Downsample large .tif images while reading


I am working with hundreds of large high resolution .tif images that are very memory intensive to read in Python. Fortunately, I can often work with low resolution versions of these images by downsampling them after loading them. I am wondering if there is a way to only read part of the image into memory instead of the whole image to improve read speed.

The code below shows an example of what I would like, however, this still reads the whole image into memory before returning the downsampled array. Is it possible to only read every nth pixel values into memory to improve read speed?

from tifffile import imread

def standardOpen(f):
    im = imread(f)
    return(im)

def scaledOpen(f):
    im = imread(f)[::,::4,::4]
    return(im)

f_path = '/file_name.tif'

im = standardOpen(f_path)
print(im.shape)
>>(88, 2048, 2048)

im_scaled = scaledOpen(f_path)
print(im_scaled.shape)
>>(88, 512, 512)

EDIT: I have uploaded a sample image to dropbox: https://www.dropbox.com/s/xkm0bzudcv2sw5d/S000_t000002_V000_R0000_X000_Y000_C02_I1_D0_P00101.tif?dl=0

This image is 101 slice of 2048x2048 pixels. When I read it using tifffile.imread(image_path) I get a numpy array of shape (101, 2048, 2048)


Solution

  • The sample file, S000_t000002_V000_R0000_X000_Y000_C02_I1_D0_P00101.tif, is a multi-page TIFF. The image data in each page is stored uncompressed in one strip. To speed up reading sliced data from this specific kind of TIFF file, memory-map the frame data and copy the sliced data to a pre-allocated array while iterating over the pages in the file.

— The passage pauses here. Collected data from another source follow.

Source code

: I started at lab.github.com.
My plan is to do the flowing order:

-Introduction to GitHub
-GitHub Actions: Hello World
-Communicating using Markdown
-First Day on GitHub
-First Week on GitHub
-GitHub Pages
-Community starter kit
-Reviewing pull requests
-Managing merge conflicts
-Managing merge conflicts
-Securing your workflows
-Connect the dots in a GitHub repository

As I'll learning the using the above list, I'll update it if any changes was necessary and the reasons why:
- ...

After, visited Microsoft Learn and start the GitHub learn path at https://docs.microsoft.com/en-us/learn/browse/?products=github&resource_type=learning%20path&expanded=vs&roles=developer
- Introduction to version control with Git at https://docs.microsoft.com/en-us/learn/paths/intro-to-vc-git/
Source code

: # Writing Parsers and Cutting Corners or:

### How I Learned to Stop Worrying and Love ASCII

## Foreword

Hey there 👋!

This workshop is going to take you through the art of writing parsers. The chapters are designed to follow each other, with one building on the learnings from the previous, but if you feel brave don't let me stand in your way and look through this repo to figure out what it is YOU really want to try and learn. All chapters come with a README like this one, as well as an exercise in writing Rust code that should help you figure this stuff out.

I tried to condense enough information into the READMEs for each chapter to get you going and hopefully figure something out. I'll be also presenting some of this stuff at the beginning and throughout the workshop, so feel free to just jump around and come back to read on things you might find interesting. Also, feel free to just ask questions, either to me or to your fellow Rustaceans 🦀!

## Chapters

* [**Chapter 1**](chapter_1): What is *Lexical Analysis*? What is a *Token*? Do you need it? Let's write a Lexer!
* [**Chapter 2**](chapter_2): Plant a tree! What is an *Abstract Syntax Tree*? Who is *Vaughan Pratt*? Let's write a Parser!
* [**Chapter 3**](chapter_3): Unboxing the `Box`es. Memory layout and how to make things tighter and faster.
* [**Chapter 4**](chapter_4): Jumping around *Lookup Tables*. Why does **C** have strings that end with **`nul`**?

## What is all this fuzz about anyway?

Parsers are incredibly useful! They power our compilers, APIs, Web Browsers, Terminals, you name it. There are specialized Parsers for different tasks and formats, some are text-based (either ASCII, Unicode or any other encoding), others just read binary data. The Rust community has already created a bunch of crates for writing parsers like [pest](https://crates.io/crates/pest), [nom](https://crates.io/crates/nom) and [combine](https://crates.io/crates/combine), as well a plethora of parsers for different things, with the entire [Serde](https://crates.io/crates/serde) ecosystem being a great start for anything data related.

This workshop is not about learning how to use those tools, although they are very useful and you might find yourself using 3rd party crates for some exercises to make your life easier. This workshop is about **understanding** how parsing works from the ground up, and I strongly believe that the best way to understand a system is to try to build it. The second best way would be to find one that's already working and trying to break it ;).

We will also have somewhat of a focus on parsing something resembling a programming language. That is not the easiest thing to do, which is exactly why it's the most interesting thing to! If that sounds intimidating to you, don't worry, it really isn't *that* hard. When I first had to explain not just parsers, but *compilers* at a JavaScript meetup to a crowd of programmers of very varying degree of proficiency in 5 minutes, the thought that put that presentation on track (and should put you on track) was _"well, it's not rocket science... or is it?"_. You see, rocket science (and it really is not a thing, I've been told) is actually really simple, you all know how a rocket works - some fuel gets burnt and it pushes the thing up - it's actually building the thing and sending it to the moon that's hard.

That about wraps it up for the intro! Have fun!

Unless one wants to preserve noise characteristics, it is usually better to downsample using higher order filtering, e.g interpolation using OpenCV:

    import numpy
    import tifffile
    import cv2  # OpenCV for fast interpolation
    
    filename = 'S000_t000002_V000_R0000_X000_Y000_C02_I1_D0_P00101.tif'
    
    with tifffile.Timer():
        stack = tifffile.imread(filename)[:, ::4, ::4].copy()
    
    with tifffile.Timer():
        with tifffile.TiffFile(filename) as tif:
            page = tif.pages[0]
            shape = len(tif.pages), page.imagelength // 4, page.imagewidth // 4
            stack = numpy.empty(shape, page.dtype)
            for i, page in enumerate(tif.pages):
                stack[i] = page.asarray(out='memmap')[::4, ::4]
                # # better use interpolation instead:
                # stack[i] = cv2.resize(
                #     page.asarray(),
                #     dsize=(shape[2], shape[1]),
                #     interpolation=cv2.INTER_LINEAR,
                # )
    

    I would avoid this kind of micro-optimization for little speed gain. The image data in the sample file is only ~800 MB and easily fits into RAM on most computers.